Por Adriana Prestes
Bióloga, responsável técnica por áreas de soltura e monitoramento de fauna silvestre na Serra da Mantiqueira e Vale do Paraíba (SP) e secretária executiva do Grupo de Estudo de Fauna Silvestre do Vale do Paraíba, Litoral Norte e Serra da Mantiqueira
segundachance@faunanews.com.br
Cada vez é mais comum animais silvestres serem encaminhados para soltura tendo passado um longo período em companhia de seres humanos. É bem verdade que hoje em dia é muito difícil um espécime passar sem nunca encontrar seres humanos, mas a questão é se animais que se acostumaram às rotinas artificiais de alimentação e manejo, dependentes de humanos, poderão aprender a buscar alimento e se proteger sem auxílio.
O primeiro ponto a considerar é a espécie e os aspectos básicos de sua biologia. Como o grupo mais comum destinado à soltura é o das aves, qual família? Generalista ou especialista? Tem papo ou não? Conhecer a fundo espécie destinada ao retorno à vida livre é fundamental. O mais interessante é que mesmo espécies comuns guardam segredos que demandam atenção e observação, assim, é bom sempre olhar para a espécie como se fosse a primeira vez.
Obviamente, o animal tem que estar em ótima condição física e sanitária, mas ele também tem que ter a chance de fazer a transição entre a “antiga” vida e a “nova”. Isso significa que o indivíduo deve ter acesso a ambiente enriquecido e com vários tipos de desafios para que pouco a pouco possa aprender novas habilidades. Nesse sentido, viveiros grandes, com espaço para treino de voo, e a interação com outras espécies são fatores decisivos para que o animal tenha sucesso em sua nova vida.

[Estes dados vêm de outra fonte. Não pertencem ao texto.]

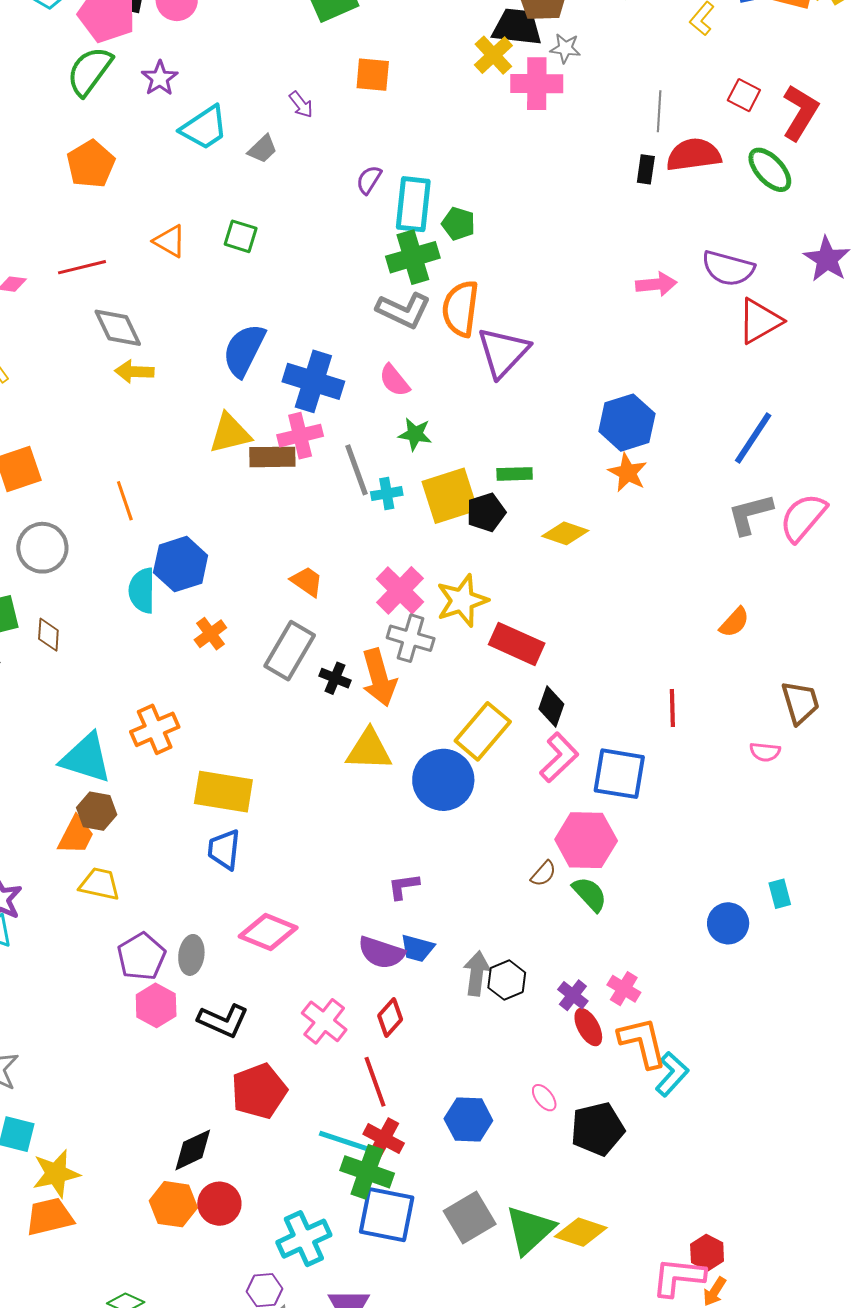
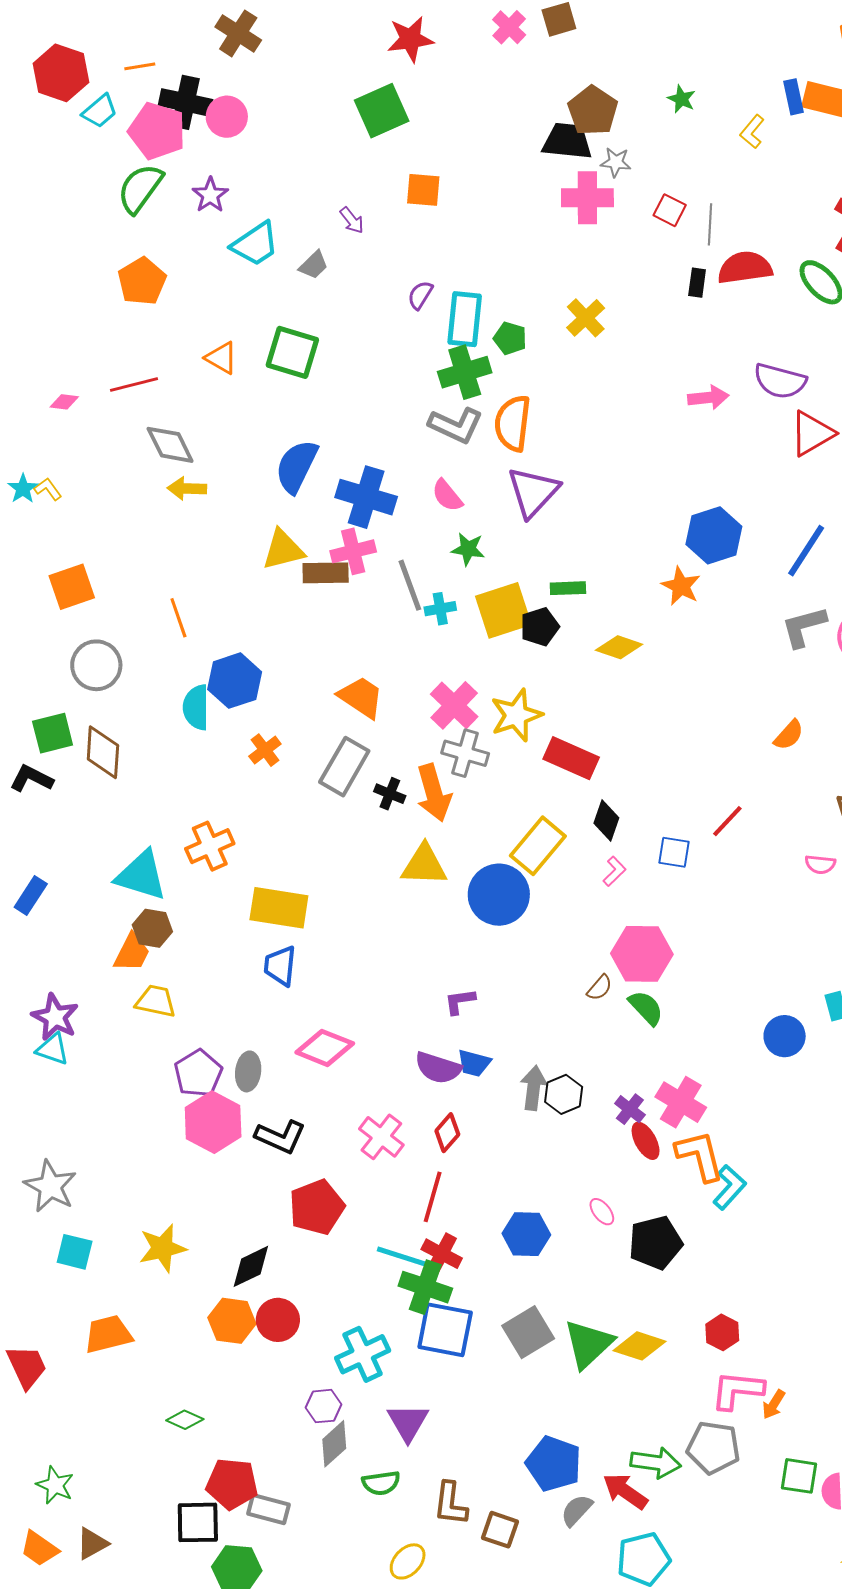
yellow cross: (493, 55) -> (586, 318), moved
red square: (744, 95) -> (670, 210), moved
green square: (241, 236) -> (292, 352), size x1.6
purple triangle: (503, 352) -> (533, 492), moved
blue hexagon: (627, 423) -> (714, 535), moved
orange trapezoid: (307, 581) -> (361, 697), size x1.4
brown diamond: (48, 635) -> (103, 752), size x1.6
red line: (672, 708) -> (727, 821), turned 45
pink L-shape: (559, 757) -> (614, 871), size x0.6
blue square: (619, 774) -> (674, 852), moved, size x0.6
pink cross: (624, 989) -> (681, 1102), size x1.5
pink hexagon: (156, 1005) -> (213, 1122), size x1.4
red line: (375, 1082) -> (433, 1197), turned 36
yellow star: (56, 1174) -> (162, 1248), moved
red hexagon: (707, 1253) -> (722, 1332), moved

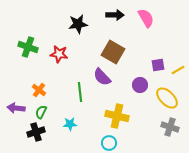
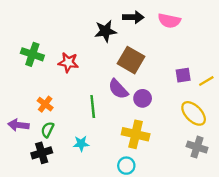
pink semicircle: (146, 18) -> (169, 21), turned 132
black star: (78, 24) -> (105, 31), moved
purple circle: (140, 85) -> (143, 98), moved

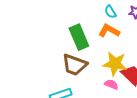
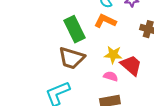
yellow star: (115, 64) -> (113, 55), size x0.7

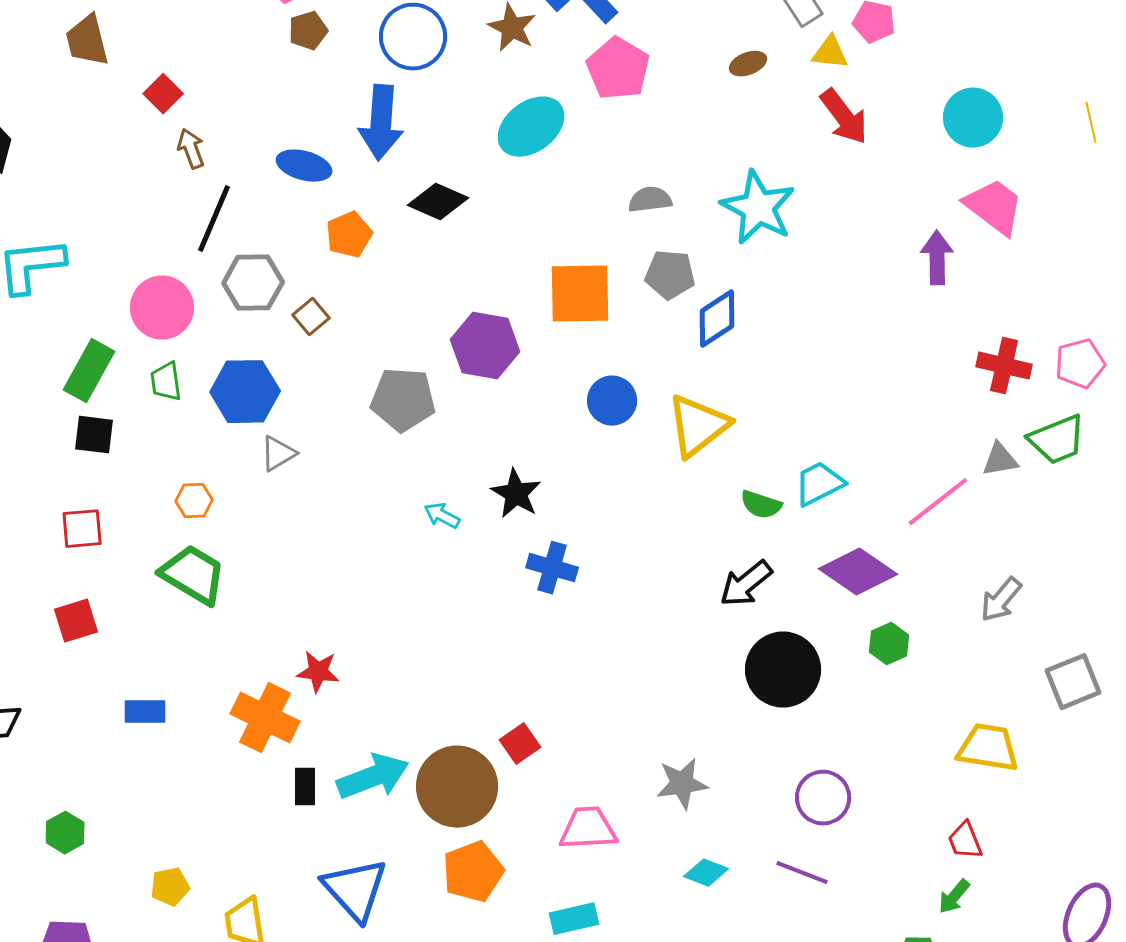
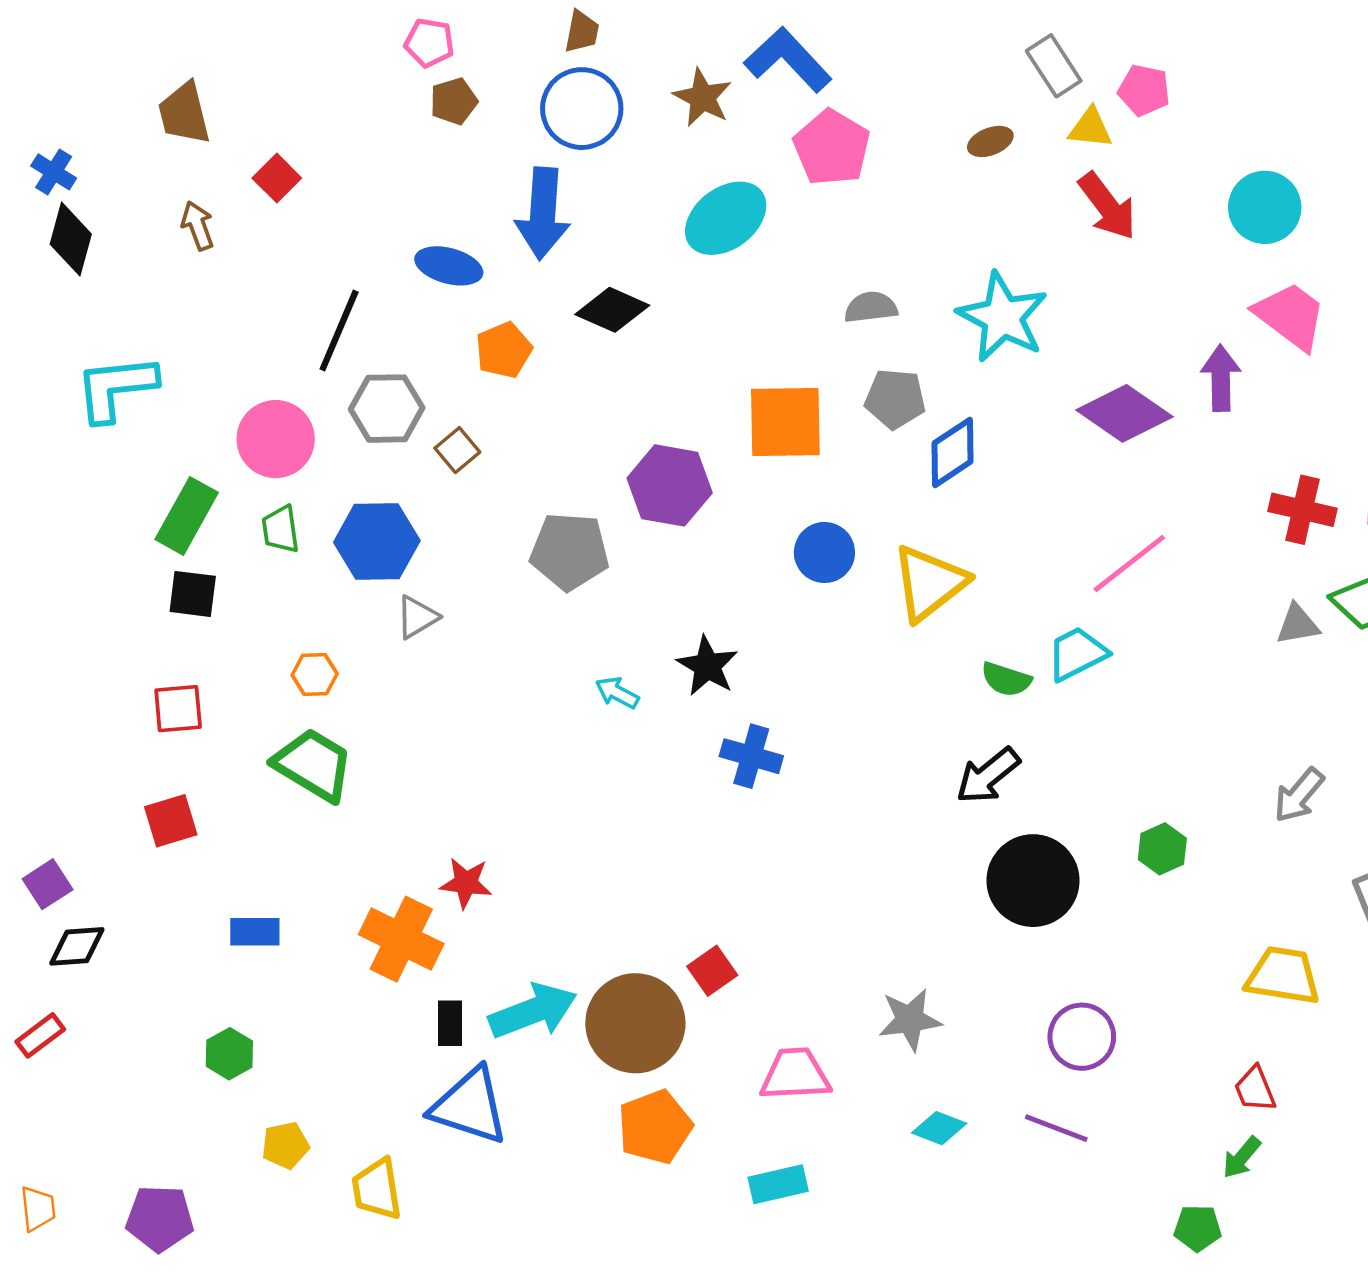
brown arrow: (191, 149) -> (198, 226), moved
pink line: (938, 502) -> (1129, 563), moved
purple diamond: (858, 572) -> (1124, 413), moved
green hexagon: (65, 833) -> (229, 1054), moved
blue triangle: (355, 890) -> (470, 1106), moved, turned -30

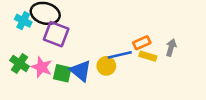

Esses viveiros “adaptativos” devem, idealmente, estar em ambiente tranquilo, com pouca circulação de pessoas e apresentarem uma situação mista de proteção e exposição ao vento e à chuva. Nessa condição, a dieta natural com oferta de alimentos crus de várias qualidades é fator decisivo. Outro ponto crítico é a comida que o animal vai encontrar fora do viveiro e, nesse sentido, a estratégia mais comum é a oferta de alimentos do tipo que era consumido em cativeiro ser ofertado através de comedores instalados nas áreas externas do viveiro.
Mas muito mais pode ser feito pelas espécies que se pretende soltar.
Uma estratégia pouco utilizada é a recomposição florestal utilizando espécies de plantas forrageiras de crescimento rápido. Esse tipo de vegetação oferece alimento diretamente por sementes, flores e frutos, mas também atrai insetos e enriquece a teia alimentar disponível ao animal. Essas plantas também oferecem abrigo, assim, uma estratégia é criar um ambiente de transição ecológica entre o viveiro e o ambiente onde o animal será solto. Viveiros em áreas de soltura devem promover a volta a um modo de vida “selvagem”, por isso capim alto e vegetação abundantes são ideais para áreas internas e externas de viveiros em áreas de soltura.
Outra estratégia é a instalação de aberturas e que permanecem abertas nas partes mais altas dos viveiros de soltura. Dessa forma, o animal que tem boa condição de voo encontra mais facilmente a saída e se evitam os “eventos” de soltura, pois somente os animais aptos saem do viveiro e os que não estão aptos não são empurrados para fora em hora errada para eles.
Por fim, a estratégia mais importante é o uso correto do tempo, a favor do animal e não do cronograma, do plano ou da autorização. Cada espécie tem suas particularidades e cada animal é único. Assim como as pessoas, alguns aprendem rápido e outros não, mas garantindo as condições físicas de saúde, alimentação e estímulo, mesmo aqueles mais lentos ou os mais acostumados à presença humana acabam aprendendo e adotando a nova vida decorrente da soltura.
Paciência e dedicação são fundamentais para o reabilitador que trabalha com soltura. A visão que deve prevalecer é sempre tentar a soltura, desde que seja dada uma real oportunidade ao animal de buscar um novo equilíbrio em vida livre.